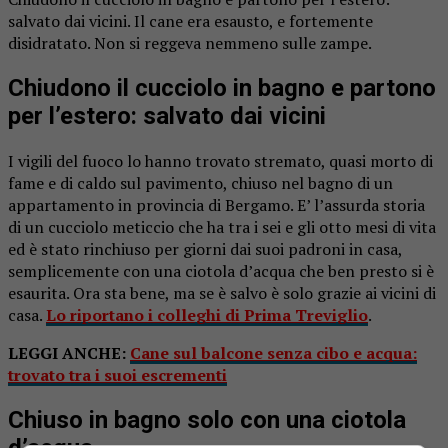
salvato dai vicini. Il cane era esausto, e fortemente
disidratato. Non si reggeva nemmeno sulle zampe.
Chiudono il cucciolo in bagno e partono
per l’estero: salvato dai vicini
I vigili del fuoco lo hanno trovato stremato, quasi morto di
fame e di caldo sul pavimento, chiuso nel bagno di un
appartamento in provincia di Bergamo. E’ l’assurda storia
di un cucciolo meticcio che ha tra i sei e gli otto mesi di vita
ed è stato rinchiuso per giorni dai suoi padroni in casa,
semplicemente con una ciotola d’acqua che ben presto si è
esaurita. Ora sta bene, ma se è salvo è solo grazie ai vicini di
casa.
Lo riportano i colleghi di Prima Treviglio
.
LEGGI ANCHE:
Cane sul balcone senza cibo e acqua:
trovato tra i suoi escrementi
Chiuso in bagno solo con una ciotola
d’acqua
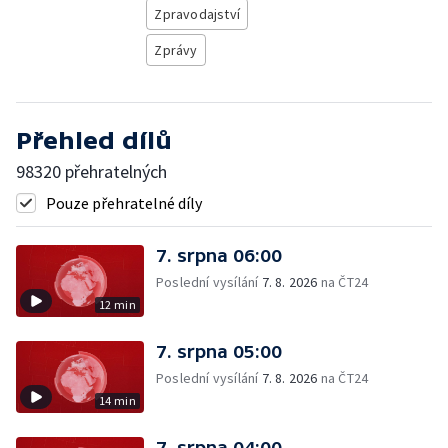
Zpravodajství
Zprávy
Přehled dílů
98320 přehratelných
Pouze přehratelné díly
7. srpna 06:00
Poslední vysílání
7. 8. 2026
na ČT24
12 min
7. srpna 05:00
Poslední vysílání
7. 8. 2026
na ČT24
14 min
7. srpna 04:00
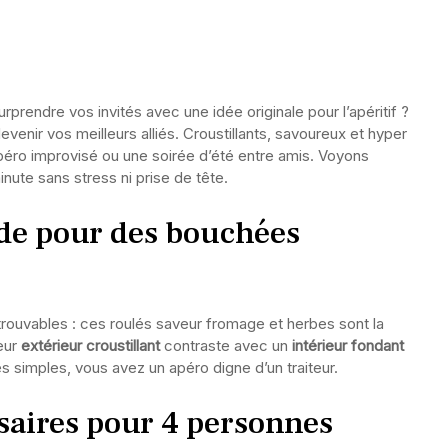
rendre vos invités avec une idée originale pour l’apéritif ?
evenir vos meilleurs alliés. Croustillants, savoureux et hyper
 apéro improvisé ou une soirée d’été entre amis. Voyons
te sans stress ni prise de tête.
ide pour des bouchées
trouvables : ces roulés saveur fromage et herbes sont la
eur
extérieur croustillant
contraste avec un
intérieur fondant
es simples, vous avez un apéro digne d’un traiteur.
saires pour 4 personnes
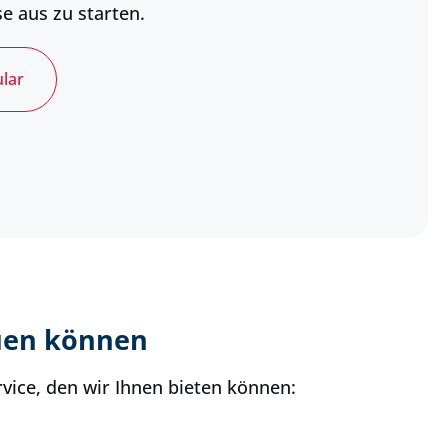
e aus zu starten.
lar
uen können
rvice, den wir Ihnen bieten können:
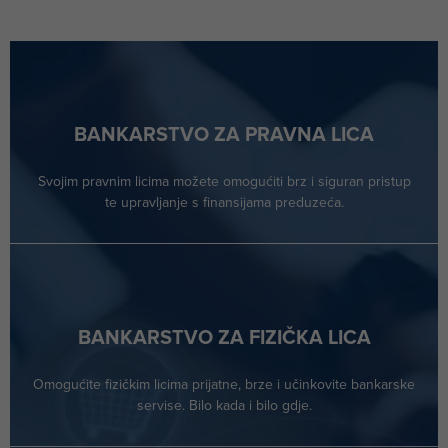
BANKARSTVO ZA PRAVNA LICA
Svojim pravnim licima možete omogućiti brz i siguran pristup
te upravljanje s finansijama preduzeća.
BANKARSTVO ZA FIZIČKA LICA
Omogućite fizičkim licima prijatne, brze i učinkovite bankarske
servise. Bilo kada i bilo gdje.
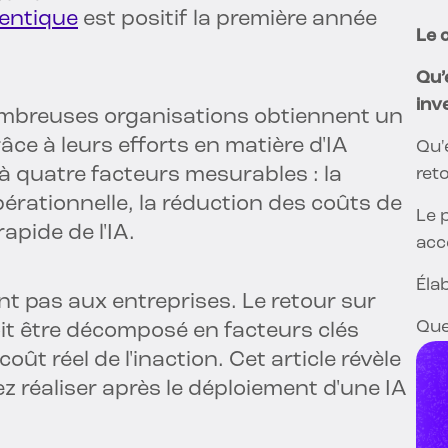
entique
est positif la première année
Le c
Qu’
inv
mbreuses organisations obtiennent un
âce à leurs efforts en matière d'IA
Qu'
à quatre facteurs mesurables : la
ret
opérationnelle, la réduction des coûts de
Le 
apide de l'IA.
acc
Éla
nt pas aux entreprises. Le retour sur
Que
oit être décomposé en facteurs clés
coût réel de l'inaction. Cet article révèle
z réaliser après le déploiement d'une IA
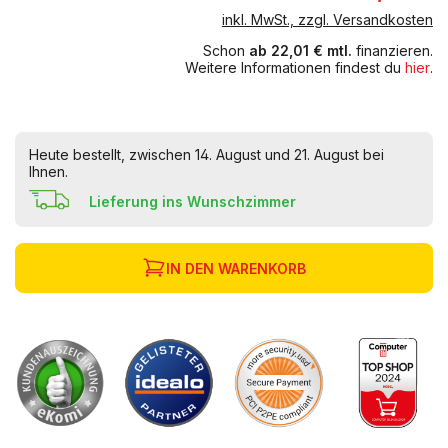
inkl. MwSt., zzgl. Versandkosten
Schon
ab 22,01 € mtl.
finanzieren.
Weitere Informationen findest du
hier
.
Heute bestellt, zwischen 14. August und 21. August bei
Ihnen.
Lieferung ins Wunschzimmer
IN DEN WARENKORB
· · · ·
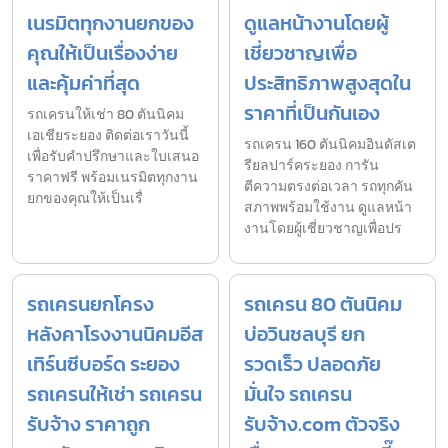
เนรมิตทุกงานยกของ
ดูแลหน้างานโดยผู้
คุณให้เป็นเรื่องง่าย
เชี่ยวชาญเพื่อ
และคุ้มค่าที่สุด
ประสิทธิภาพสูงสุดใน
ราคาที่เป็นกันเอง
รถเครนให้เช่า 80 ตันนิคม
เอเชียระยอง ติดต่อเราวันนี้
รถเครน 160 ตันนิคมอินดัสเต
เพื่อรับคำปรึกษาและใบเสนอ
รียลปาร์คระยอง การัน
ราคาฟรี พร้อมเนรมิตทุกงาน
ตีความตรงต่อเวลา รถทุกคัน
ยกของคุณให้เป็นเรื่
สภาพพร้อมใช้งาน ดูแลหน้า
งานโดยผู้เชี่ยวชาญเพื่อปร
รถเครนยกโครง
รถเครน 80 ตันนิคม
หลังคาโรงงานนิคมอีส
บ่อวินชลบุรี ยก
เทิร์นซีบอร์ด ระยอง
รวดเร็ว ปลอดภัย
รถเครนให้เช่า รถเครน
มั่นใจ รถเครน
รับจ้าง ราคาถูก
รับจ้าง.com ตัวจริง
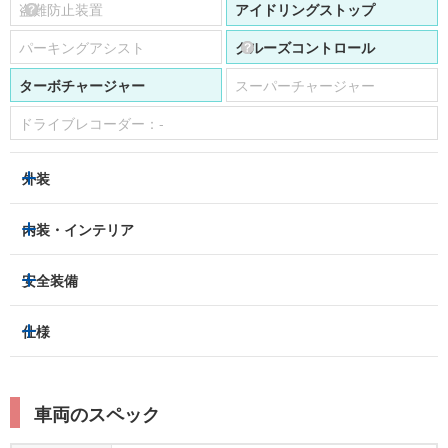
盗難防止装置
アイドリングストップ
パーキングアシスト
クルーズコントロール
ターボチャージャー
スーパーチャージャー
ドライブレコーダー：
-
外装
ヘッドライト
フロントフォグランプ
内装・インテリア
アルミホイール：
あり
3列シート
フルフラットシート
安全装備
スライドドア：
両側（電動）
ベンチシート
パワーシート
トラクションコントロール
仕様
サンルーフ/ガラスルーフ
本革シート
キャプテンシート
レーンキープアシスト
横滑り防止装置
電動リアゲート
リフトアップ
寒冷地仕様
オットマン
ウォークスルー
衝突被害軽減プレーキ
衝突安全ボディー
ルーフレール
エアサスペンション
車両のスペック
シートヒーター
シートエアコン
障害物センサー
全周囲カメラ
· · · ·
* _TASK DIRECTIONS_: Above are some entries; copy exactly the lines from the line with "te upravljanje s finansijama preduzeća." through the line with "IN DEN WARENKORB", both included, but none of the pictures.

* _ANSWER FOR THIS EXERCISE_:
te upravljanje s finansijama preduzeća.
BANKARSTVO ZA FIZIČKA LICA
Omogućite fizičkim licima prijatne, brze i učinkovite bankarske
servise. Bilo kada i bilo gdje.
entique
est positif la première année
Le c
Qu’
inv
mbreuses organisations obtiennent un
âce à leurs efforts en matière d'IA
Qu'
à quatre facteurs mesurables : la
ret
opérationnelle, la réduction des coûts de
Le 
apide de l'IA.
acc
Éla
nt pas aux entreprises. Le retour sur
Que
oit être décomposé en facteurs clés
coût réel de l'inaction. Cet article révèle
z réaliser après le déploiement d'une IA
inkl. MwSt., zzgl. Versandkosten
Schon
ab 22,01 € mtl.
finanzieren.
Weitere Informationen findest du
hier
.
Heute bestellt, zwischen 14. August und 21. August bei
Ihnen.
Lieferung ins Wunschzimmer
IN DEN WARENKORB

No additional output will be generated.